Last Tuesday at Donovan, sitting in one of our circles, I notice Richard having disconnected from the conversation and staring to a spot behind me. His presence comes back into the circle and then, soon, he’s staring again, until he interrupts the circle conversation to ask, “What do you see in that painting?” And that’s when I notice a Jackson Pollock-like splatter painting hanging behind me.
The rest of us look at it blankly. To break the long silence, Richard says “I see a playground overgrown with weeds.” Even as he shares this, the painting remains a bunch of splatters to the rest of us, despite a concerted effort to see in these splatters what Richard was seeing. After some laughs about the painting, Richard and the rest of us, we go back to our previous conversation.
While he clearly wishes to remain present to the conversation, Richard cannot disconnect from the painting. Ten minutes after the first interruption, Richard interrupts again to say, “Are you sure you guys do not see a playground overrun by weeds? That’s all I can see.”
Isn’t that exactly how perception works?
To Richard, the painting was clearly a playground overrun with weeds. No questions asked. And it seemed insane to him that the rest of us simply couldn’t see it. How often do we hold our perceptions as hard truths expecting that everyone see like us?
When Richard shared his perception, the rest of us paused our conversation, looked in the direction he was looking and did our best to see what he was seeing. How often do we create the open and curious space to whole-heartedly receive the thoughts, perceptions, ideas, values and beliefs of another, especially when we simply cannot see what they’re seeing?

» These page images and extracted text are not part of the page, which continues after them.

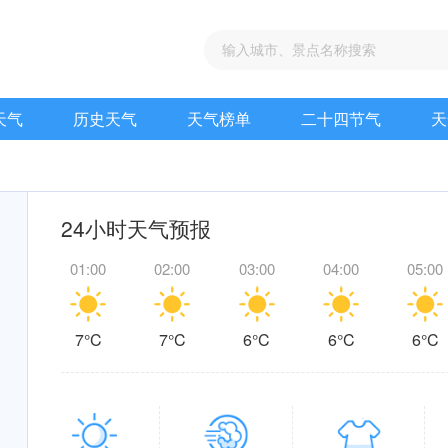
天气
历史天气
天气榜单
二十四节气
天
24小时天气预报
01:00
02:00
03:00
04:00
05:00
7°C
7°C
6°C
6°C
6°C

Once Richard had spotted his playground overrun with weeds, he cannot shake it. And, once shown the contours of his playground, I start to see it too. I now could see (1) the splatter I first saw, (2) the intricate highway interchange I somewhat saw when probed and (3) Richard’s playground. How often are we able to see that one idea can be different things for different people and to hold as valid ideas which seem opposite or contradictory?
This is an inconsequential moment around a splatter painting on the wall of our meeting room. And yet, when it comes to more consequential things – like the hot-button topics of the moment: politics, abortion, mass shootings, etc. – are you able to create and hold an open and curious space for seemingly contradictory ideas and see the beliefs of another just as valid as your own?